*About this exercise*: Could you carry on the post below about accelerating AES encryption on ARMv8 with .NET Core intrinsics, starting right after its last sentence?
----- Quoted passage
Exploring .NET Core platform intrinsics: Part 2 - Accelerating AES encryption on ARMv8
Previous posts in the series:
This is part 2 in a series of posts on using .NET Core platform intrinsics. Part 1 discussed the implementation of SHA-256 using specialized instructions available in the ARMv8 Cryptography Extensions. Part 2 will describe the accelerated implementation of AES encryption using hardware instructions that are part of the same instruction set.
AES is probably the most widely used symmetric encryption algorithm today. It’s a block cipher that can encrypt 128-bit blocks of data using the secret key that can be 128, 196, or 256 bits long. In practice we almost always want to encrypt variable-length messages, which is why block ciphers are inseparable from modes of operation such as CBC, CTR, or GCM. In this post I will talk about AES-128 only as a block cipher, without implementing any particular mode of operation (don’t worry, GCM will be the topic of one of the future posts in this series).
AES block cipher
The only thing you should know about AES in most situations is that it’s pseudo-random permutation that takes a 128-bit input, a 128-bit key, and produces a 128-bit encrypted output. On the other hand, if you want to implement it using specialized hardware instructions, you have to know just a little bit more about how the AES black box works internally.
----------
----- Information given
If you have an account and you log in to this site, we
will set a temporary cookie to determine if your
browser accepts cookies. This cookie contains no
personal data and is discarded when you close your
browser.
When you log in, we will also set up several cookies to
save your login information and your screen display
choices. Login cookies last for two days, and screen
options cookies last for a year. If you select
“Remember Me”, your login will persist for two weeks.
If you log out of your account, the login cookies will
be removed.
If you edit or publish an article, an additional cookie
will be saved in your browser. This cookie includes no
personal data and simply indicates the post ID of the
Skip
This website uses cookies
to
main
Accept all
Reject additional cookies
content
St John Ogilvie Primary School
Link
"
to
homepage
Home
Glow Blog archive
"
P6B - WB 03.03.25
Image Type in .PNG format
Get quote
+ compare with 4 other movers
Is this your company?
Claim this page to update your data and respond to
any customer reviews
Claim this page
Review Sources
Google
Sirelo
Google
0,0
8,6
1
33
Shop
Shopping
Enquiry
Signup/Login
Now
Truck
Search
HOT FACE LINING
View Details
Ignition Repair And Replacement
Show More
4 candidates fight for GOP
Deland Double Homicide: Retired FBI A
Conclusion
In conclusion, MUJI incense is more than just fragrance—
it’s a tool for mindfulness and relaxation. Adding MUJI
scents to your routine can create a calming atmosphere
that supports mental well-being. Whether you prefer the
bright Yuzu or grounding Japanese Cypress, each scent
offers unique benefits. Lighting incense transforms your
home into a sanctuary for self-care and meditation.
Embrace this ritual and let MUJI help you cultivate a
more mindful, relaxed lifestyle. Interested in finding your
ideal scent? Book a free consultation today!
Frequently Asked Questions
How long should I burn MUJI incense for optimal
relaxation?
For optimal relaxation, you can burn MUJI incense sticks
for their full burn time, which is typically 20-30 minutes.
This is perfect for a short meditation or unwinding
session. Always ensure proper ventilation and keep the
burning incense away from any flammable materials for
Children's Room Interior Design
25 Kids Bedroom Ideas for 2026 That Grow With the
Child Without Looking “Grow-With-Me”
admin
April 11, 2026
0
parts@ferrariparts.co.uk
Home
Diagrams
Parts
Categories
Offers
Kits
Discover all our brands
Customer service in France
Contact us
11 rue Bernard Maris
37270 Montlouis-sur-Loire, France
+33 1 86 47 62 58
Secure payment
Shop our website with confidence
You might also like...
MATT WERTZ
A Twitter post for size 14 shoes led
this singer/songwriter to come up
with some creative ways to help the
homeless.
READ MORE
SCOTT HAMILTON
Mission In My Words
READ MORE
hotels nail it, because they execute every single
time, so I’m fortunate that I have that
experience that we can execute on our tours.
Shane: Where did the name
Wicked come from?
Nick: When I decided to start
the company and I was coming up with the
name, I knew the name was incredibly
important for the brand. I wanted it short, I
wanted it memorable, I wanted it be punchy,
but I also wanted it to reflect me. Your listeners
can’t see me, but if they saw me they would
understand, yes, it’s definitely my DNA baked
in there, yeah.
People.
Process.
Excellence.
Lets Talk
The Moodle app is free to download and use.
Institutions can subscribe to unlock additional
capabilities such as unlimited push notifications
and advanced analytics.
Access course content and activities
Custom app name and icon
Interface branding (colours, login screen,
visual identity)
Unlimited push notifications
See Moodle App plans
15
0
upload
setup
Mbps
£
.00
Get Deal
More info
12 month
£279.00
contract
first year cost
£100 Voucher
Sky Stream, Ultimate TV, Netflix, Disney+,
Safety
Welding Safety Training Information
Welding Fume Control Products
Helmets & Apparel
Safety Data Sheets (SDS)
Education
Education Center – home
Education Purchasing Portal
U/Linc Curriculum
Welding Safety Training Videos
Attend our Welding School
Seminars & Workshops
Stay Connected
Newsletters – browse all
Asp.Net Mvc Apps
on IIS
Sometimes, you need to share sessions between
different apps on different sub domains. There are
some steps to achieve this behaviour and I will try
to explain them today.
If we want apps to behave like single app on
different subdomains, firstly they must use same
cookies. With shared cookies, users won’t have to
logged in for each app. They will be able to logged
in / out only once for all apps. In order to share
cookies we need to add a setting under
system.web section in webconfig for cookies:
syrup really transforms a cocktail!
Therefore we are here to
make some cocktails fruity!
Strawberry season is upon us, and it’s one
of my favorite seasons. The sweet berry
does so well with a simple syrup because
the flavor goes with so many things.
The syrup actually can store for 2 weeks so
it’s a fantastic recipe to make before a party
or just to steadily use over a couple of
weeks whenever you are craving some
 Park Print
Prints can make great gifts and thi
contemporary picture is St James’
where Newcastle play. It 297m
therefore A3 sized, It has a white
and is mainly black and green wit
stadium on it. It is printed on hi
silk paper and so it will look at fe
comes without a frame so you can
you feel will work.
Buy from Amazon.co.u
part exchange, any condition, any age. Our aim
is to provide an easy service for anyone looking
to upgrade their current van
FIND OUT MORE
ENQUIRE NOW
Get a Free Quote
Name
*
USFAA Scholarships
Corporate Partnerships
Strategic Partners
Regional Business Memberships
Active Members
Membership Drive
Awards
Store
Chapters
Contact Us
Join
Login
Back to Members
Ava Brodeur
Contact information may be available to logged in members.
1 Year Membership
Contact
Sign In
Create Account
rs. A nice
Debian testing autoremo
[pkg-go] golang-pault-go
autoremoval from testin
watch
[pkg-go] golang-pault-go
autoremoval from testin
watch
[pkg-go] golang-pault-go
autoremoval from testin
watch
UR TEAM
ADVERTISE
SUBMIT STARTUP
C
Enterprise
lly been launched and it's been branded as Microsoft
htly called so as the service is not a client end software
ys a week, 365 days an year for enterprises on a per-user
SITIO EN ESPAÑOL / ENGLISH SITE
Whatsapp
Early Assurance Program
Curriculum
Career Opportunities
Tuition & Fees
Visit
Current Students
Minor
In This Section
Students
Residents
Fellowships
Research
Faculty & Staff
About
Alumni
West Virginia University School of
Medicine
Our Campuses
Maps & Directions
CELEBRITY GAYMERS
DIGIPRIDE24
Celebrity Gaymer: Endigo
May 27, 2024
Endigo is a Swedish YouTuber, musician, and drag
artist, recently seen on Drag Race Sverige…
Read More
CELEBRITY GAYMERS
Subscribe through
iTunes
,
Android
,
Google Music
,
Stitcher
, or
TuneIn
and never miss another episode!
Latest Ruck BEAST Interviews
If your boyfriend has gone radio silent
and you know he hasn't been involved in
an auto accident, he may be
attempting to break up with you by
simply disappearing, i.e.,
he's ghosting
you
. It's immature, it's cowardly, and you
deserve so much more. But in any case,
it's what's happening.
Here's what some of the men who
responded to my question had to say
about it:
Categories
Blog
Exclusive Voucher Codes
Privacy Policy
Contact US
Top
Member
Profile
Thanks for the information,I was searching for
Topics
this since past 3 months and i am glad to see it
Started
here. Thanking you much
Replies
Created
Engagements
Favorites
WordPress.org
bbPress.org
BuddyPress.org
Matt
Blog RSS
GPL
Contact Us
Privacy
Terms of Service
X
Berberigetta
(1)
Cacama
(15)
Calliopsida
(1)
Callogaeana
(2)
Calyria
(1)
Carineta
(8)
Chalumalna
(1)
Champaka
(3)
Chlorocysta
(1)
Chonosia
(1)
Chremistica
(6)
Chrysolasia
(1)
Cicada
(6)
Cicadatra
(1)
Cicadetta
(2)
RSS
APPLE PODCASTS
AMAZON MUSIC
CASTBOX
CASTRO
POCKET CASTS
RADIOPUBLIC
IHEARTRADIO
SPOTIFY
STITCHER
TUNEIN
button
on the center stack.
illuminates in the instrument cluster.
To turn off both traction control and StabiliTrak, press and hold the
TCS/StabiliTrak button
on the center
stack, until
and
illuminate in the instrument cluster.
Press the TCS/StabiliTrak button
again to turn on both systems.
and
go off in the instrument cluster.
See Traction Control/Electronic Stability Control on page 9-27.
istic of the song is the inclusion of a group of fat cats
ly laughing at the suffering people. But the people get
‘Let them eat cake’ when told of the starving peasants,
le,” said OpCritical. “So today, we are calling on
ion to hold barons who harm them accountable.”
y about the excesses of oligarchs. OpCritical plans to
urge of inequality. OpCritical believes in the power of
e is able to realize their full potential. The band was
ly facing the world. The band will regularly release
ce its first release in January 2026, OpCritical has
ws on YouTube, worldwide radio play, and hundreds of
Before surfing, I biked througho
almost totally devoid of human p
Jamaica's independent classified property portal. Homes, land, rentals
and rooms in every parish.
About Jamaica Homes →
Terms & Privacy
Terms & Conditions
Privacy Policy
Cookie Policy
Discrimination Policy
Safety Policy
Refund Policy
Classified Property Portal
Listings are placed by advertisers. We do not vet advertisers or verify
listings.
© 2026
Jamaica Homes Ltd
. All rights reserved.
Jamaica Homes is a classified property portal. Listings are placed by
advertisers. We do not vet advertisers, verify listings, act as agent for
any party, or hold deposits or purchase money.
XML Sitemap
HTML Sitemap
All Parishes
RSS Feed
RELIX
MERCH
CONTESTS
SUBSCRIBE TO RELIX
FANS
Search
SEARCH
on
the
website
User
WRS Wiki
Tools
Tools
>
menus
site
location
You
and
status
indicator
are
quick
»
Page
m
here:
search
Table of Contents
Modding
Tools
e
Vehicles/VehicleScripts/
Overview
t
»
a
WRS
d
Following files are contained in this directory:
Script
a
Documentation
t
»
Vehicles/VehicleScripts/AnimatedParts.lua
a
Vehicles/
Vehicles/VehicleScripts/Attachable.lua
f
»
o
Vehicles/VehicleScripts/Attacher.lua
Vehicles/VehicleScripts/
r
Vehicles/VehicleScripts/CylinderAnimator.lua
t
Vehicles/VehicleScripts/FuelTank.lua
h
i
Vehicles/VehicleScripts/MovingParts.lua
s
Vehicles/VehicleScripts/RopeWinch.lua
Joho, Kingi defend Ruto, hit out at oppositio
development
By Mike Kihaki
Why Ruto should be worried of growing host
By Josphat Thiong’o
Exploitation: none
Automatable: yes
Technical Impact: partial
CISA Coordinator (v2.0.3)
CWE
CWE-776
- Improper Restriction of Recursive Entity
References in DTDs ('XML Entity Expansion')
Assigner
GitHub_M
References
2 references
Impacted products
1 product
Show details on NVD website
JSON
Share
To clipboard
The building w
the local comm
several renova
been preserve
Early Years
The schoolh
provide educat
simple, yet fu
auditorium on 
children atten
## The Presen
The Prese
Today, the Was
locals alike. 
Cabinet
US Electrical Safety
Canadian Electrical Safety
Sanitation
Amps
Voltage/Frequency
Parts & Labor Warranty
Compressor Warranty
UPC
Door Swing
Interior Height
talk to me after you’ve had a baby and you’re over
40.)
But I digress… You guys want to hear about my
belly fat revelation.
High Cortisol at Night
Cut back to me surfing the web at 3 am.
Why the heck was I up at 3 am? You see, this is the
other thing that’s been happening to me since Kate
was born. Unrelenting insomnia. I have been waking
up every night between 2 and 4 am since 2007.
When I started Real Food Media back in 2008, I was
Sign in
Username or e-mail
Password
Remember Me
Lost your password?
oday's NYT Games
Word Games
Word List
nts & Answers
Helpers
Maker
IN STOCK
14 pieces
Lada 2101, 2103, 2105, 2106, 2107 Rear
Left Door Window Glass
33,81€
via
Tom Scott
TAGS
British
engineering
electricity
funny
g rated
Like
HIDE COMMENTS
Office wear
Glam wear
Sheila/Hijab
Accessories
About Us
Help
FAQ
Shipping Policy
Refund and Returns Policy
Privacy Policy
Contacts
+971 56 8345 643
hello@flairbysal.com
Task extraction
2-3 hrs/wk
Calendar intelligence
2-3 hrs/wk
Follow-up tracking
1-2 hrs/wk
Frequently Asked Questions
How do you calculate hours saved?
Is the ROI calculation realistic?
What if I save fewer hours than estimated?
----------
*Solved problem*:
AES is defined in the NIST’s FIPS 197 publication, but we are currently interested only in high-level description of the algorithm, which can be found on Wikipedia (some people also like the Stick Figure Guide to the Advanced Encryption Standard). For those who dislike clicking the links in the middle of a blog post, here’s the pseudocode of the encryption algorithm:
var rounds = 10;
var state = input;
AddRoundKey(state, roundKeys[0]);
for (int i = 1; i < rounds; ++i)
{
SubBytes(state);
ShiftRows(state);
MixColumns(state);
AddRoundKey(state, roundKeys[i]);
}
SubBytes(state);
ShiftRows(state);
AddRoundKey(state, roundKeys[rounds]);
You can see that the core of the algorithm is actually pretty simple (the individual operations are more complicated, but at this moment we don’t care about what they are doing internally). We have 11 different round keys generated from the main key, and four basic operations performed over 10 rounds. First 9 rounds are the same; the last one is slightly different as it does not include the MixColumns step.
Decryption works in a similar fashion. Each transformation has its inverse, so all the decryption algorithm has to do is to perform the inverse operations in the reverse order. Because encryption and decryption are very similar to each other, I’ll only talk about the encryption in the remainder of this post to avoid repeating myself (the decryption function will be available in the GitHub repository accompanying this post).
ARMv8 AES intrinsics
Now that you are familiar with the basic algorithm, let’s see which hardware instructions are available to us:
- AESE (AES single round encryption)
- AESD (AES single round decryption)
- AESMC (AES mix columns)
- AESIMC (AES inverse mix columns)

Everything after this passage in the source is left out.